= DATA FOR REVIEW =
::::::

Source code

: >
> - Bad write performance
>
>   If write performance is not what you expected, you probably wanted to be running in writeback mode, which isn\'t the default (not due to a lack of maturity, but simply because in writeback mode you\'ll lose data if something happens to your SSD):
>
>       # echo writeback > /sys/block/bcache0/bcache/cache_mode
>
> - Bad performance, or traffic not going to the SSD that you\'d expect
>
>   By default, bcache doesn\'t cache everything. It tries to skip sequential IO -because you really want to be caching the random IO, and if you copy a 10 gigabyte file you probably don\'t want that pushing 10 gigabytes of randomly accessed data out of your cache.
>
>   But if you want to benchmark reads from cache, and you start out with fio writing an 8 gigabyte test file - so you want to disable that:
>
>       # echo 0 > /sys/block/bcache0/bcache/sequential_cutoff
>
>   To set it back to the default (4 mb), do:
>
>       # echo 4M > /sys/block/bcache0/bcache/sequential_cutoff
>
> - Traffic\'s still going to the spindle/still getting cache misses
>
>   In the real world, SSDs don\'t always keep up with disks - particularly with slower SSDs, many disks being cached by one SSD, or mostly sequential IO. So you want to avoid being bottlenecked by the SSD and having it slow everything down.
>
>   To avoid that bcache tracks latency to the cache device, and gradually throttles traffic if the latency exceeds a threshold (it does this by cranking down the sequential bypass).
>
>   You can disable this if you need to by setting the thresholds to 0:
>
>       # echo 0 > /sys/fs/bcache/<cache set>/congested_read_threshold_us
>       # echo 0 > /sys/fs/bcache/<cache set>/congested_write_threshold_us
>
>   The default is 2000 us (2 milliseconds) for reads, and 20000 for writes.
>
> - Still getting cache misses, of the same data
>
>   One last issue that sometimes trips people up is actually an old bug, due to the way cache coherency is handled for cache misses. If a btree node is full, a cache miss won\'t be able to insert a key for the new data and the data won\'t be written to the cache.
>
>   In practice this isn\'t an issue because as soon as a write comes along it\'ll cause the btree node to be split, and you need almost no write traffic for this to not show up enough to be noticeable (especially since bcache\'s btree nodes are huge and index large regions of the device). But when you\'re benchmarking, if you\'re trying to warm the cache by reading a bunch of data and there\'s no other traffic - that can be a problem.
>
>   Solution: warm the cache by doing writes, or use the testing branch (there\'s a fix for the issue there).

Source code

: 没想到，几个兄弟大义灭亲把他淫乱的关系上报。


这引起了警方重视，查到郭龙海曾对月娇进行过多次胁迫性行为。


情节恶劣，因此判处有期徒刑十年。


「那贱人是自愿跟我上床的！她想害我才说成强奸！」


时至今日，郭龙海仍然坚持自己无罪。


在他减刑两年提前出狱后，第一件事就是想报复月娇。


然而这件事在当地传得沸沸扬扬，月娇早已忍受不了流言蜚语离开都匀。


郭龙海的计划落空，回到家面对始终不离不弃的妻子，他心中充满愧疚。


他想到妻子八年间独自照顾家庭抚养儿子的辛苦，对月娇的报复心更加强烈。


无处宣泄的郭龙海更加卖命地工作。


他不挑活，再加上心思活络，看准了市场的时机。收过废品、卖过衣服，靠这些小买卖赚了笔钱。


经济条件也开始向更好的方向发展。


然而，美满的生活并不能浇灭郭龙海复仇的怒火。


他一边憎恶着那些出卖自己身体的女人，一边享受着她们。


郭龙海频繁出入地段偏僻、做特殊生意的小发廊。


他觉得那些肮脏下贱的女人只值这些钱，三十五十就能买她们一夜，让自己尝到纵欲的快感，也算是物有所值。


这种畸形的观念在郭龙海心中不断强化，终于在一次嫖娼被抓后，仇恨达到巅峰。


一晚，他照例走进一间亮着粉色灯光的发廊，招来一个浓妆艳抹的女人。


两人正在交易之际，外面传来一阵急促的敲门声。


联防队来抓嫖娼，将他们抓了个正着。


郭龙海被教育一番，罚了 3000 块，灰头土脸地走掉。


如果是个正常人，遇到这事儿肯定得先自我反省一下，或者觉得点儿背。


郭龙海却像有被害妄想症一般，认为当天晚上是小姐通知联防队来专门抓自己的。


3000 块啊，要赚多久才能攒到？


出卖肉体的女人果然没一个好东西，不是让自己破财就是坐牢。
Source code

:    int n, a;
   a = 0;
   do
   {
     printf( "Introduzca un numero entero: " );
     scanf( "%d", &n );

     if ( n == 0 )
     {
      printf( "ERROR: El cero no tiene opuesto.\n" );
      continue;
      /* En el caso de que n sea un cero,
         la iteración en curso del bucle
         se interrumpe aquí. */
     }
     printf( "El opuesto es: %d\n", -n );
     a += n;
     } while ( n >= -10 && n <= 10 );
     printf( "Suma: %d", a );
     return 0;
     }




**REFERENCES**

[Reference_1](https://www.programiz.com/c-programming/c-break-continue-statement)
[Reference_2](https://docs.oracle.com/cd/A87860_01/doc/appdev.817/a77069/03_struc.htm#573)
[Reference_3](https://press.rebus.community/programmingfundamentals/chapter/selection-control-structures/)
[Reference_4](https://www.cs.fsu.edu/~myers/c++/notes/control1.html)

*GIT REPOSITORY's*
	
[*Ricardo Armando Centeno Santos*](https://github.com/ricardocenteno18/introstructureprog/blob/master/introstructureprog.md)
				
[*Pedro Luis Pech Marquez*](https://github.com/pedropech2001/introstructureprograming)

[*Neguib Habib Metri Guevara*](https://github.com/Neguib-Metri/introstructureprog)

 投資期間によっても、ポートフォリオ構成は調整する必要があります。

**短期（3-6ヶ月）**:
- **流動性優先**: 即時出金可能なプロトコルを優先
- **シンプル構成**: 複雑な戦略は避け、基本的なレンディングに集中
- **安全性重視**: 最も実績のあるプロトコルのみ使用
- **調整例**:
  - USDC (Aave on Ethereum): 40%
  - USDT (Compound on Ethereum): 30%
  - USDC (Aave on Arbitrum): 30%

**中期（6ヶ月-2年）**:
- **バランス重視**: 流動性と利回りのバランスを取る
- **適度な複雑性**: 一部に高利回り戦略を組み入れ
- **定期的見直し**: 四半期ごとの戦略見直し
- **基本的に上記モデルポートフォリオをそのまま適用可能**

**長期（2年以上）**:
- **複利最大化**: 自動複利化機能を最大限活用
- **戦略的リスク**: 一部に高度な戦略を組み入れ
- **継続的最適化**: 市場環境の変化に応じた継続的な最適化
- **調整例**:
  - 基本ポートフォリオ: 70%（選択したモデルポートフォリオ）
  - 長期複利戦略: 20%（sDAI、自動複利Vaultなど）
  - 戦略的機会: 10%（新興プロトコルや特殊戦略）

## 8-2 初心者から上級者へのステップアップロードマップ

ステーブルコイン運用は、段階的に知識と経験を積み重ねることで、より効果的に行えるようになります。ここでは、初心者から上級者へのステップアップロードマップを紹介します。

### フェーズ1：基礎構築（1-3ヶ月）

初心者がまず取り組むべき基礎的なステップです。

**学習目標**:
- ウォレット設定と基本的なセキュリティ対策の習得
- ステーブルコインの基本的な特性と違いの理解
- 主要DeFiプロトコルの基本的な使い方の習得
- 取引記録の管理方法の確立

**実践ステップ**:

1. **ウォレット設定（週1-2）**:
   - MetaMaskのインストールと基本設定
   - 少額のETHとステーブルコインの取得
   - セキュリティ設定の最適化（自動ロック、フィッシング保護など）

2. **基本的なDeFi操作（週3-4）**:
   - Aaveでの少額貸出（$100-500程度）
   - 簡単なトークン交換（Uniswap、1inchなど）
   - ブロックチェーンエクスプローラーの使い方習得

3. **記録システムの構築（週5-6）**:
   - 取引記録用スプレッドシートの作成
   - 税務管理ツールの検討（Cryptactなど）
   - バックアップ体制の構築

::::::

= ACTIVITY =
All of the material above should be reproduced exactly.

= RESPONSE TO THE TASK =
Source code

: >
> - Bad write performance
>
>   If write performance is not what you expected, you probably wanted to be running in writeback mode, which isn\'t the default (not due to a lack of maturity, but simply because in writeback mode you\'ll lose data if something happens to your SSD):
>
>       # echo writeback > /sys/block/bcache0/bcache/cache_mode
>
> - Bad performance, or traffic not going to the SSD that you\'d expect
>
>   By default, bcache doesn\'t cache everything. It tries to skip sequential IO -because you really want to be caching the random IO, and if you copy a 10 gigabyte file you probably don\'t want that pushing 10 gigabytes of randomly accessed data out of your cache.
>
>   But if you want to benchmark reads from cache, and you start out with fio writing an 8 gigabyte test file - so you want to disable that:
>
>       # echo 0 > /sys/block/bcache0/bcache/sequential_cutoff
>
>   To set it back to the default (4 mb), do:
>
>       # echo 4M > /sys/block/bcache0/bcache/sequential_cutoff
>
> - Traffic\'s still going to the spindle/still getting cache misses
>
>   In the real world, SSDs don\'t always keep up with disks - particularly with slower SSDs, many disks being cached by one SSD, or mostly sequential IO. So you want to avoid being bottlenecked by the SSD and having it slow everything down.
>
>   To avoid that bcache tracks latency to the cache device, and gradually throttles traffic if the latency exceeds a threshold (it does this by cranking down the sequential bypass).
>
>   You can disable this if you need to by setting the thresholds to 0:
>
>       # echo 0 > /sys/fs/bcache/<cache set>/congested_read_threshold_us
>       # echo 0 > /sys/fs/bcache/<cache set>/congested_write_threshold_us
>
>   The default is 2000 us (2 milliseconds) for reads, and 20000 for writes.
>
> - Still getting cache misses, of the same data
>
>   One last issue that sometimes trips people up is actually an old bug, due to the way cache coherency is handled for cache misses. If a btree node is full, a cache miss won\'t be able to insert a key for the new data and the data won\'t be written to the cache.
>
>   In practice this isn\'t an issue because as soon as a write comes along it\'ll cause the btree node to be split, and you need almost no write traffic for this to not show up enough to be noticeable (especially since bcache\'s btree nodes are huge and index large regions of the device). But when you\'re benchmarking, if you\'re trying to warm the cache by reading a bunch of data and there\'s no other traffic - that can be a problem.
>
>   Solution: warm the cache by doing writes, or use the testing branch (there\'s a fix for the issue there).

Source code

: 没想到，几个兄弟大义灭亲把他淫乱的关系上报。


这引起了警方重视，查到郭龙海曾对月娇进行过多次胁迫性行为。


情节恶劣，因此判处有期徒刑十年。


「那贱人是自愿跟我上床的！她想害我才说成强奸！」


时至今日，郭龙海仍然坚持自己无罪。


在他减刑两年提前出狱后，第一件事就是想报复月娇。


然而这件事在当地传得沸沸扬扬，月娇早已忍受不了流言蜚语离开都匀。


郭龙海的计划落空，回到家面对始终不离不弃的妻子，他心中充满愧疚。


他想到妻子八年间独自照顾家庭抚养儿子的辛苦，对月娇的报复心更加强烈。


无处宣泄的郭龙海更加卖命地工作。


他不挑活，再加上心思活络，看准了市场的时机。收过废品、卖过衣服，靠这些小买卖赚了笔钱。


经济条件也开始向更好的方向发展。


然而，美满的生活并不能浇灭郭龙海复仇的怒火。


他一边憎恶着那些出卖自己身体的女人，一边享受着她们。


郭龙海频繁出入地段偏僻、做特殊生意的小发廊。


他觉得那些肮脏下贱的女人只值这些钱，三十五十就能买她们一夜，让自己尝到纵欲的快感，也算是物有所值。


这种畸形的观念在郭龙海心中不断强化，终于在一次嫖娼被抓后，仇恨达到巅峰。


一晚，他照例走进一间亮着粉色灯光的发廊，招来一个浓妆艳抹的女人。


两人正在交易之际，外面传来一阵急促的敲门声。


联防队来抓嫖娼，将他们抓了个正着。


郭龙海被教育一番，罚了 3000 块，灰头土脸地走掉。


如果是个正常人，遇到这事儿肯定得先自我反省一下，或者觉得点儿背。


郭龙海却像有被害妄想症一般，认为当天晚上是小姐通知联防队来专门抓自己的。


3000 块啊，要赚多久才能攒到？


出卖肉体的女人果然没一个好东西，不是让自己破财就是坐牢。
Source code

:    int n, a;
   a = 0;
   do
   {
     printf( "Introduzca un numero entero: " );
     scanf( "%d", &n );

     if ( n == 0 )
     {
      printf( "ERROR: El cero no tiene opuesto.\n" );
      continue;
      /* En el caso de que n sea un cero,
         la iteración en curso del bucle
         se interrumpe aquí. */
     }
     printf( "El opuesto es: %d\n", -n );
     a += n;
     } while ( n >= -10 && n <= 10 );
     printf( "Suma: %d", a );
     return 0;
     }




**REFERENCES**

[Reference_1](https://www.programiz.com/c-programming/c-break-continue-statement)
[Reference_2](https://docs.oracle.com/cd/A87860_01/doc/appdev.817/a77069/03_struc.htm#573)
[Reference_3](https://press.rebus.community/programmingfundamentals/chapter/selection-control-structures/)
[Reference_4](https://www.cs.fsu.edu/~myers/c++/notes/control1.html)

*GIT REPOSITORY's*
	
[*Ricardo Armando Centeno Santos*](https://github.com/ricardocenteno18/introstructureprog/blob/master/introstructureprog.md)
				
[*Pedro Luis Pech Marquez*](https://github.com/pedropech2001/introstructureprograming)

[*Neguib Habib Metri Guevara*](https://github.com/Neguib-Metri/introstructureprog)

 投資期間によっても、ポートフォリオ構成は調整する必要があります。

**短期（3-6ヶ月）**:
- **流動性優先**: 即時出金可能なプロトコルを優先
- **シンプル構成**: 複雑な戦略は避け、基本的なレンディングに集中
- **安全性重視**: 最も実績のあるプロトコルのみ使用
- **調整例**:
  - USDC (Aave on Ethereum): 40%
  - USDT (Compound on Ethereum): 30%
  - USDC (Aave on Arbitrum): 30%

**中期（6ヶ月-2年）**:
- **バランス重視**: 流動性と利回りのバランスを取る
- **適度な複雑性**: 一部に高利回り戦略を組み入れ
- **定期的見直し**: 四半期ごとの戦略見直し
- **基本的に上記モデルポートフォリオをそのまま適用可能**

**長期（2年以上）**:
- **複利最大化**: 自動複利化機能を最大限活用
- **戦略的リスク**: 一部に高度な戦略を組み入れ
- **継続的最適化**: 市場環境の変化に応じた継続的な最適化
- **調整例**:
  - 基本ポートフォリオ: 70%（選択したモデルポートフォリオ）
  - 長期複利戦略: 20%（sDAI、自動複利Vaultなど）
  - 戦略的機会: 10%（新興プロトコルや特殊戦略）

## 8-2 初心者から上級者へのステップアップロードマップ

ステーブルコイン運用は、段階的に知識と経験を積み重ねることで、より効果的に行えるようになります。ここでは、初心者から上級者へのステップアップロードマップを紹介します。

### フェーズ1：基礎構築（1-3ヶ月）

初心者がまず取り組むべき基礎的なステップです。

**学習目標**:
- ウォレット設定と基本的なセキュリティ対策の習得
- ステーブルコインの基本的な特性と違いの理解
- 主要DeFiプロトコルの基本的な使い方の習得
- 取引記録の管理方法の確立

**実践ステップ**:

1. **ウォレット設定（週1-2）**:
   - MetaMaskのインストールと基本設定
   - 少額のETHとステーブルコインの取得
   - セキュリティ設定の最適化（自動ロック、フィッシング保護など）

2. **基本的なDeFi操作（週3-4）**:
   - Aaveでの少額貸出（$100-500程度）
   - 簡単なトークン交換（Uniswap、1inchなど）
   - ブロックチェーンエクスプローラーの使い方習得

3. **記録システムの構築（週5-6）**:
   - 取引記録用スプレッドシートの作成
   - 税務管理ツールの検討（Cryptactなど）
   - バックアップ体制の構築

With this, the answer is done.